Dans toutes les cultures soumises à une idéologie officielle, on a fait en sorte de jeter la suspicion sur le mythe en répétant incessamment qu’il n’était pas « vrai ». Un tel jugement de valeur indique la volonté de ces cultures officielles de détruire systématiquement le mythe, et quand cette destruction se révèle impossible, de l’incorporer pour le rendre inoffensif. Car le mythe est nocif dans un cadre social où tout ce qui est établi doit l’être de façon permanente et immuable. Le mythe dérange ; l’univers du logos peut être démoli par l’irruption du muthos. Quand le christianisme s’est implanté dans les pays celtiques, il a absorbé et digéré un certain nombre de mythes druidiques qui lui paraissaient dangereux mais qu’il ne pouvait pas éradiquer : on a donc mis une croix sur d’anciens monuments et on a « canonisé » des héros mythiques. L’Irlande et la Bretagne en sont les preuves manifestes.

Mais, bien avant cette époque, qu’avaient donc fait les Celtes, sinon récupérer et digérer les mythes des peuples autochtones qu’ils venaient de coloniser ou d’intégrer dans leur système socioculturel ? Si les Romains ont pourchassé et finalement anéanti les druides, c’est parce que leur civilisation, tout entière basée sur le logos, était menacée par celle prônée par le druidisme qui, on le discerne très bien à travers la tradition légendaire, était demeuré beaucoup plus proche d’une civilisation du muthos.

Il faut donc porter un autre regard sur ces vestiges du passé qu’on puise de temps à autre dans l’insondable puits de mémoire que les civilisations disparues ont légué à la postérité. Si un arbre peut répandre ses frondaisons à chaque nouvelle saison dans le ciel, c’est parce que ses racines se nourrissent de ce qui est contenu dans le sol. Une révolution culturelle ne peut pas être un anéantissement du passé, mais au contraire une renaissance de celui-ci.

C’est pourquoi il est nécessaire d’examiner avec un autre regard les correspondances qui peuvent exister entre la tradition celtique et la tradition chamanique, en ne perdant jamais de vue que les druides ne sont pas des chamanes et que les chamanes ne sont pas des druides. Les uns et les autres ont puisé dans le « puits de mémoire » les éléments qui leur convenaient, et bien souvent ce sont les mêmes éléments qu’ils ont recueillis et mis en relief. Les chamanes comme les druides ont voulu à tout prix plonger dans le passé pour restituer un état de conscience supposé être celui de l’illud tempus, ces temps primordiaux où un pont existait entre la Terre et le Ciel, quand les humains pouvaient converser avec les dieux.

Mais, à l’heure actuelle, dans quel but accomplir ce pèlerinage qui n’est qu’un « retour aux sources », alors qu’on ne sait plus rien de ces sources ? Pourquoi vouloir à tout prix, dans des conditions hasardeuses, remonter ainsi le temps et explorer ce que d’autres ont déjà exploré et qu’ils se sont efforcés d’oublier ? L’humanité est tout entière dirigée vers le progrès, vers un avenir que chacun espère et souhaite le meilleur possible, et il semble paradoxal, voire aberrant, de vouloir revenir en arrière, dans une soi-disant « Belle Époque » qui n’a probablement jamais existé. Pourtant, on s’aperçoit que de plus en plus cette humanité, quelque peu effrayée par le gouffre qui s’ouvre sur l’avenir, a besoin de retrouver des racines qui permettraient de satisfaire sa soif inextinguible de connaître l’inconnaissable.

•••••

◆ TÂCHE À RÉALISER 1:
Répondez aux questions suivantes sur l'extrait consacré au mythe et à la tradition celtique :
(a) Qu'a fait le christianisme des mythes druidiques qu'il ne pouvait pas éradiquer lorsqu'il s'est implanté dans les pays celtiques ?
(b) Sur quoi reposait tout entière la civilisation romaine, selon l'extrait ?
(c) Comment l'extrait définit-il l'illud tempus ?
◆ TÂCHE À RÉALISER 2:
Poursuivez l'extrait sur le mythe et la tradition celtique à la suite de sa dernière phrase.

◆ LIGNES AFFICHÉES:
•••••

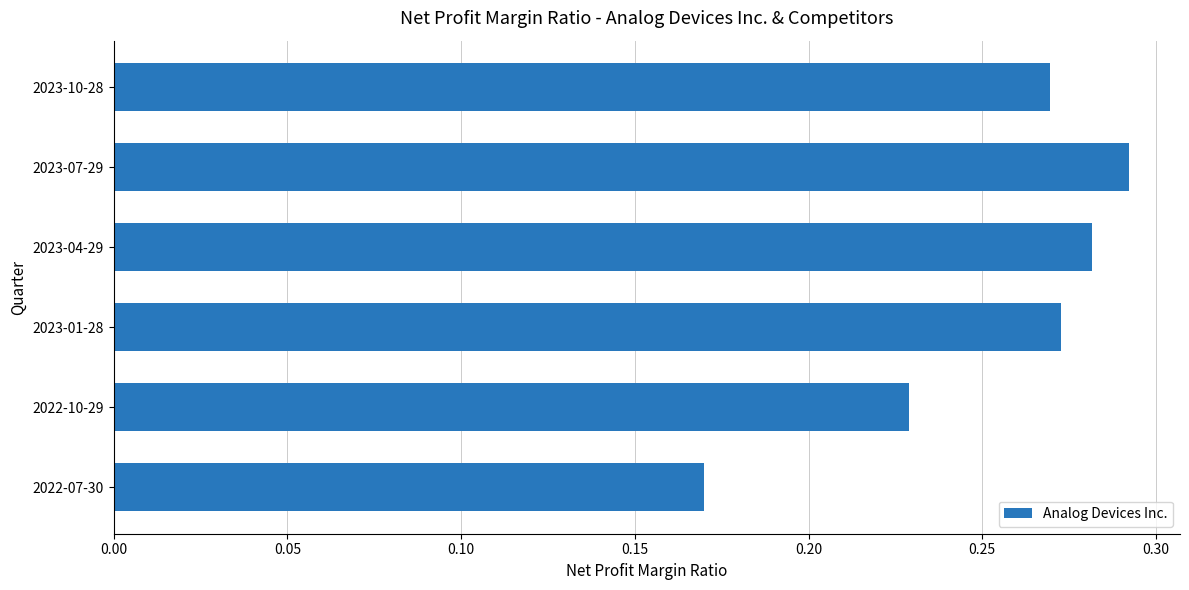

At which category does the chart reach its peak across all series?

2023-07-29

•••••

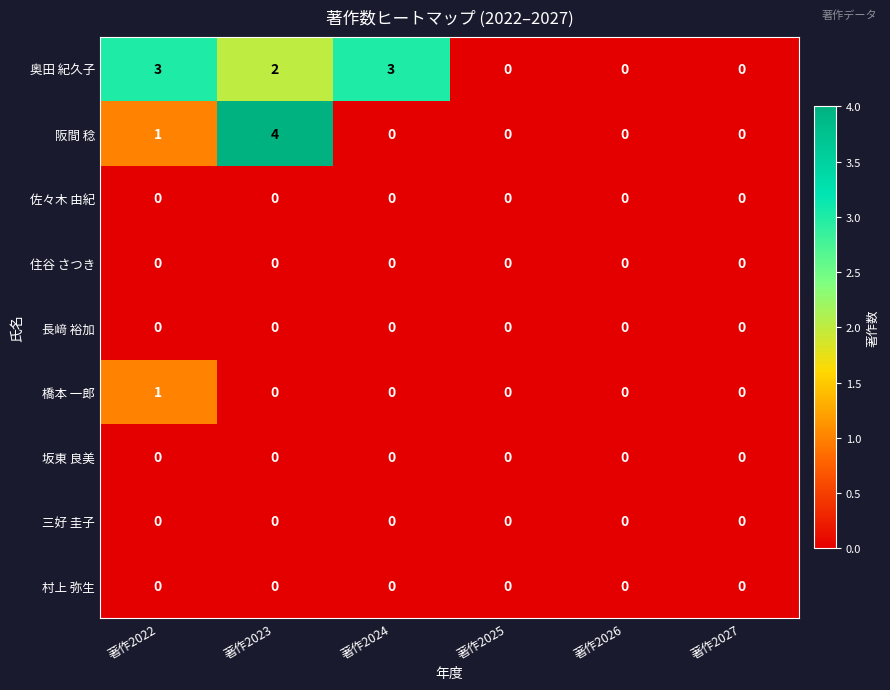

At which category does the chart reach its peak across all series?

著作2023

•••••

◆ RÉSULTAT OBTENU 1:
(a) Il les a absorbés et digérés : on a mis une croix sur d'anciens monuments et on a « canonisé » des héros mythiques.
(b) Elle reposait tout entière sur le logos.
(c) Ce sont les temps primordiaux où un pont existait entre la Terre et le Ciel, quand les humains pouvaient converser avec les dieux.

◆ RÉSULTAT OBTENU 2:
« D’où venons-nous ? Qui sommes-nous ? Où allons-nous ? » Ces questions sont de plus en plus angoissantes. Et chacun se rend compte que l’on n’a pas fait surgir du puits de mémoire toutes les informations qui y sont contenues, informations qui permettraient de mieux préparer un avenir qui ne pourra être que la conséquence d’un passé prétendu révolu. C’est dans cet ordre d’idées que se manifeste cette volonté de rechercher ce qui a été oublié, ce qui a été méprisé ou rejeté par conformisme ou simplement par peur de découvrir une réalité qui serait décevante.

Mais cette recherche ne peut être entreprise que grâce à un autre regard. Aveuglée par les progrès technologiques qui pourtant améliorent considérablement ses conditions d’existence, l’humanité prend conscience de son insatisfaction et finalement de sa solitude. Qu’est-ce que l’être humain au milieu de cet infini où il se sent plongé sans pouvoir ni le comprendre ni l’appréhender ? Les idéologies politiques, les philosophies, les spéculations religieuses ont tenté de répondre à cette question, mais elles se sont enferrées dans des certitudes, des dogmes, et donc des contraintes, qui ne permettent plus à l’être humain de découvrir la voie qui, en principe, devrait être la sienne, la justification même de son existence.

Ainsi s’expliquent les tendances actuelles à aller chercher ailleurs que dans les cultures officielles ce qui lui manque cruellement. Ainsi se justifie cette plongée dans un passé que, pour diverses raisons, on a soigneusement expurgé, voire aseptisé. Le tout est de savoir quels sont les avantages qu’on peut retirer de cette exploration.

Les motivations de chacun paraissent différentes, car elles sont uniques, spécifiques, mais elles sont cependant dans ce qu’on appelle l’air du temps. Elles correspondent à des pulsions inconscientes, les mêmes qui sont exprimées par Platon dans sa célèbre allégorie de la Caverne, et que Baudelaire a si magnifiquement traduites par quelques vers où il veut plonger à corps perdu dans l’inconnu, n’importe où, pourvu qu’on y trouve du nouveau. Or, il n’y a pas de nouveau. Tout n’est que recommencement, tout n’est que réhabilitation. On ne crée rien sur le vide. Mais ce vide, que l’homme actuel ressent, il veut le combler, et les informations de tout ordre dont on dispose actuellement le permettent, pourvu que l’on se garde de tomber dans un délire d’imagination que rien ne pourrait éteindre.

C’est dans ces conditions qu’il est utile de s’engager dans une recherche des traditions druidiques, telles qu’elles nous ont été transmises par des épopées mythologiques, par des contes populaires ou des coutumes ancestrales qui perdurent. De même, l’intérêt que l’on porte aux croyances et aux pratiques des chamanes se justifie pleinement par le fait qu’elles sont à l’image d’une société archaïque qui n’a pas été, ou très peu, altérée par le contact des idéologies contraignantes qu’impose toujours un régime, quel qu’il soit, politique, philosophique ou religieux. On peut toujours découvrir du nouveau quand on fouille dans le passé avec un autre regard.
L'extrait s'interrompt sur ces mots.